**Problem description:** From the entries below, gather each line containing the word "some".

[Stored data entries]
= = = = = = =

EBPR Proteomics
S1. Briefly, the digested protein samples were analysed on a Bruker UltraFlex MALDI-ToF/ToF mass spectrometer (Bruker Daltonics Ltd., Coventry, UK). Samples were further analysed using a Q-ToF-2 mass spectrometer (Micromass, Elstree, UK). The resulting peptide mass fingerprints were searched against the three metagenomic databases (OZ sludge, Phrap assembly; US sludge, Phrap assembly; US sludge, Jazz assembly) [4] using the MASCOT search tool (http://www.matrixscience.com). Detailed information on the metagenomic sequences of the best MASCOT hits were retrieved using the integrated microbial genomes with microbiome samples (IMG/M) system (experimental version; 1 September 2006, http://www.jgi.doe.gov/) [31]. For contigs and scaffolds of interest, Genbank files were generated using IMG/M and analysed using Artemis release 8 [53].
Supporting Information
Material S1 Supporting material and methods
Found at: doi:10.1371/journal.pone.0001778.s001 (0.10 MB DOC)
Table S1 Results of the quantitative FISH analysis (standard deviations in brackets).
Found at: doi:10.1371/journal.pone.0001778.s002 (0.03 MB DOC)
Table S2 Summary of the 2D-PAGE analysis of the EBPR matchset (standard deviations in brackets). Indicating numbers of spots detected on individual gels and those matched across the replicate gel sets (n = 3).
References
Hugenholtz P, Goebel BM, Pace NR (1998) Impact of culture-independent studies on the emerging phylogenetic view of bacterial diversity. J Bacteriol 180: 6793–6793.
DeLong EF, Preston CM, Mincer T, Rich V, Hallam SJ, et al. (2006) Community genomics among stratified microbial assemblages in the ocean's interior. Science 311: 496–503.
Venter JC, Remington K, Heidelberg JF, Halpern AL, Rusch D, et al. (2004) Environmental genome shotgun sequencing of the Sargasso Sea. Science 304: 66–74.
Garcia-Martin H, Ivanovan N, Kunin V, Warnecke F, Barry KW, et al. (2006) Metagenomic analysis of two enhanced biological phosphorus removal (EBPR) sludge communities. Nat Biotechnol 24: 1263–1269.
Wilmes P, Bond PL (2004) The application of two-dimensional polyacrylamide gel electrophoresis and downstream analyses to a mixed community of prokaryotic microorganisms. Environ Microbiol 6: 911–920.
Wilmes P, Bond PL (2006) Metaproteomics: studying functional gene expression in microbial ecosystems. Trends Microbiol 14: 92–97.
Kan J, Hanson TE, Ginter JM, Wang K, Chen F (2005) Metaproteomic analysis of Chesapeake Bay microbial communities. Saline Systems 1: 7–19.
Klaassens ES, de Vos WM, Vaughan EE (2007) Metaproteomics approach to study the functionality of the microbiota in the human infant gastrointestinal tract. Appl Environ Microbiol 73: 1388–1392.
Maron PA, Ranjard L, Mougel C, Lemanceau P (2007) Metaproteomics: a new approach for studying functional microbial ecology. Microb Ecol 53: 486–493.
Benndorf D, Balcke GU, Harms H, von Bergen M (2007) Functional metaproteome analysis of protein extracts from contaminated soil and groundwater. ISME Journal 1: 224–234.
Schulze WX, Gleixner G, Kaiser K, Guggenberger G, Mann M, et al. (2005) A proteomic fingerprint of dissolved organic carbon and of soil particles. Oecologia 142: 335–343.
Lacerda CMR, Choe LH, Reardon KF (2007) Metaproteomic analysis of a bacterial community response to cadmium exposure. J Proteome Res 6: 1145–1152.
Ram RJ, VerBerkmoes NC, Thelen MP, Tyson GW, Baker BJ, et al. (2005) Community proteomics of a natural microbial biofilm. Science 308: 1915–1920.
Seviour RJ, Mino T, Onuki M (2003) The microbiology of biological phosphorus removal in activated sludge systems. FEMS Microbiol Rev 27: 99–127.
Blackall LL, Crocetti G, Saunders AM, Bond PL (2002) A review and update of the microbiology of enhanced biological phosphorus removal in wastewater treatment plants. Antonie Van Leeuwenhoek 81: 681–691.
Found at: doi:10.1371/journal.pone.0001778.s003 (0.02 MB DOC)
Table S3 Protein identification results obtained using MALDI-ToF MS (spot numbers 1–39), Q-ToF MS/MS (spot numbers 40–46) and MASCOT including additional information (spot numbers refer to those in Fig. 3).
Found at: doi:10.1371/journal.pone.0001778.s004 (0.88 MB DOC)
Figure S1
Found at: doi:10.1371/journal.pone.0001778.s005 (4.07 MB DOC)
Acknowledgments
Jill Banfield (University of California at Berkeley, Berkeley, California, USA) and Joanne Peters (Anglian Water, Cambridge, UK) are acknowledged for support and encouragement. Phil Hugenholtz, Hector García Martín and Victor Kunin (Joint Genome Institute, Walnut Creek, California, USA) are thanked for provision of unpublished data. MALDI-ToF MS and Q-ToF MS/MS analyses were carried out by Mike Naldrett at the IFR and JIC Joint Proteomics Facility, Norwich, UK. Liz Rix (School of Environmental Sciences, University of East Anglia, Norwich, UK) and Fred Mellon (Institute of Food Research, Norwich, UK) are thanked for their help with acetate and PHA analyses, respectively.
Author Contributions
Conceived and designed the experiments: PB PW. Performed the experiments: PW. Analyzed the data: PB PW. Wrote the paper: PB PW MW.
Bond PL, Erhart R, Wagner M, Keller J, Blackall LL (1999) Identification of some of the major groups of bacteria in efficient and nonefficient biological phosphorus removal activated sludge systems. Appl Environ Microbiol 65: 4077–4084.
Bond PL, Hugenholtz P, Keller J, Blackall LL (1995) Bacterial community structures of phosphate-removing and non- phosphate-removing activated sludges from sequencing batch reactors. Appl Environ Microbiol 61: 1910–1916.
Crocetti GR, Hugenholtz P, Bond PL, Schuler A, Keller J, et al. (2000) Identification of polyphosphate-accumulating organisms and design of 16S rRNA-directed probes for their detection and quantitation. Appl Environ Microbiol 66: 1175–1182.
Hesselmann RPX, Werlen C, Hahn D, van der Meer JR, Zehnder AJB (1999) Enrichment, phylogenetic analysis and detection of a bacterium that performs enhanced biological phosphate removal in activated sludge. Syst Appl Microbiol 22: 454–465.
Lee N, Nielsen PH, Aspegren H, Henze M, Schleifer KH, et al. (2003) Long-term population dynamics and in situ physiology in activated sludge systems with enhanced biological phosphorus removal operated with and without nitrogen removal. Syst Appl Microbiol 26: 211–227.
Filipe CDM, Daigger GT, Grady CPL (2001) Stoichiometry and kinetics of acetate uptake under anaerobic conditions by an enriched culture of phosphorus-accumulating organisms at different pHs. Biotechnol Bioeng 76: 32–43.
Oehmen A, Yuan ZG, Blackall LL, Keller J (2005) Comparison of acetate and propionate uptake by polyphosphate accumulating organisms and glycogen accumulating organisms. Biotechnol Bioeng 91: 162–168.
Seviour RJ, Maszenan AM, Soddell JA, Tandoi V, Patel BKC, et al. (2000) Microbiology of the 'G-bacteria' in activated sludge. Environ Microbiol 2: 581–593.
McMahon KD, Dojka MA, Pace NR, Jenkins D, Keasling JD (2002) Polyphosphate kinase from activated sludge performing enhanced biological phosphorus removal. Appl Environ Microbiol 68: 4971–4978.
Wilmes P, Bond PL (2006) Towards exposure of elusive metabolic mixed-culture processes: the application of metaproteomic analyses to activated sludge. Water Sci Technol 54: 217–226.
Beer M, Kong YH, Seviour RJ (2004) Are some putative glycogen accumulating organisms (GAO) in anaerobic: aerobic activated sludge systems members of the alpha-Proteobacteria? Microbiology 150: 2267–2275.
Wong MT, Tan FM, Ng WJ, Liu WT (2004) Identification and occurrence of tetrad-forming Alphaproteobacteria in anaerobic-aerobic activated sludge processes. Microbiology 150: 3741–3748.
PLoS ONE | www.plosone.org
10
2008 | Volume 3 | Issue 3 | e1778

= = = = = = =

**Solution for this task:**
Bond PL, Erhart R, Wagner M, Keller J, Blackall LL (1999) Identification of some of the major groups of bacteria in efficient and nonefficient biological phosphorus removal activated sludge systems. Appl Environ Microbiol 65: 4077–4084.
Beer M, Kong YH, Seviour RJ (2004) Are some putative glycogen accumulating organisms (GAO) in anaerobic: aerobic activated sludge systems members of the alpha-Proteobacteria? Microbiology 150: 2267–2275.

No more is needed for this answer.